Rich McHugh, a former NBC producer, accused NBC News of trying to kill reporter Ronan Farrow’s Harvey Weinstein exposé, The New York Times reported Thursday.
Mr. McHugh said the network actively tried to work against the work that he and Mr. Farrow were doing to uncover Mr. Weinstein’s sexual assault allegations. He told The Times that NBC News’ approach was ” a massive breach of journalistic integrity.”
The former investigative unit producer described how unnamed executives specifically instructed him to cancel an interview with a woman with a rape allegation against the Hollywood mogul.
Mr. McHugh said they told him “to stand down on the story altogether.”
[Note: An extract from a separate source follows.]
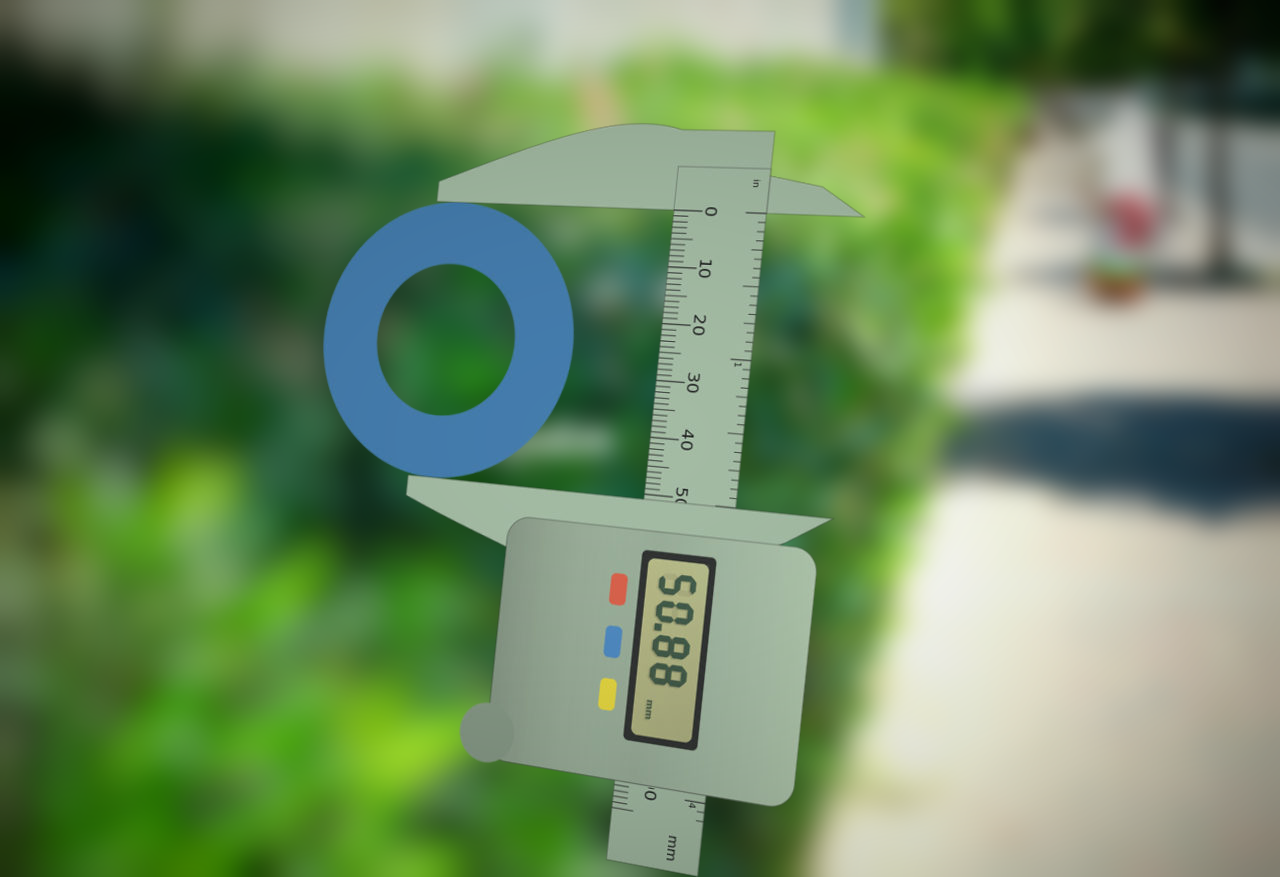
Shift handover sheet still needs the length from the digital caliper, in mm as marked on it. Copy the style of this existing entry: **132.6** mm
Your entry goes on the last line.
**50.88** mm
NBC News President Noah Oppenheim denied all accusations and said Mr. McHugh was not told to drop the story “in the way he’s implying.”
Mr. Oppenheim explained that Mr. Farrow requested to take the story to another publication a day before the interview was supposed to take place, which they allowed. The issue became Mr. Farrow’s use of an NBC camera crew for a story that would not be published with the network.
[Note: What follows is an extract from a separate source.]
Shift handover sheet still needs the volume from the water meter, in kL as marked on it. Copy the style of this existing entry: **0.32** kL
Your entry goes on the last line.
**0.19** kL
Mr. Farrow defended Mr. McHugh to The Times.
“Rich is a fantastic producer and journalist,” he said in a statement to The Times. “He’s a person of integrity, and he cared deeply about the investigative stories we worked on together and the importance of seeing them through.”
Chris Francescani, another former NBC News employee, backed Mr. Farrow and Mr. McHugh on Twitter.
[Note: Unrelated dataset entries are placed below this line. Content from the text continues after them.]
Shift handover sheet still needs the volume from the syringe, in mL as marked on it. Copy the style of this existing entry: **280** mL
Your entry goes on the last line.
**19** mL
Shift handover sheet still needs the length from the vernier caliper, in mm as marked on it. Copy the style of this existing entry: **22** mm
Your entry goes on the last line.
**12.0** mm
“I worked in the NBC News Investigative Unit in the fall of 2016. Rich McHugh and Ronan Farrow are telling the truth,” he tweeted. “NBC News executives are not.”
This is not the first time NBC News took criticism for not breaking the Weinstein story.
In October, days after the story came out in The New Yorker, Mr. Oppenheim defended his network’s decision. He said that while the story was with NBC News, there was no on-the-record credible witness or victim, but Mr. Farrow expanded the story after he moved to another publication.
Mr. Farrow ultimately won the Pulitzer Prize for Public Service for his reporting. The award was shared with other reporters at The Times who also wrote about the #MeToo movement.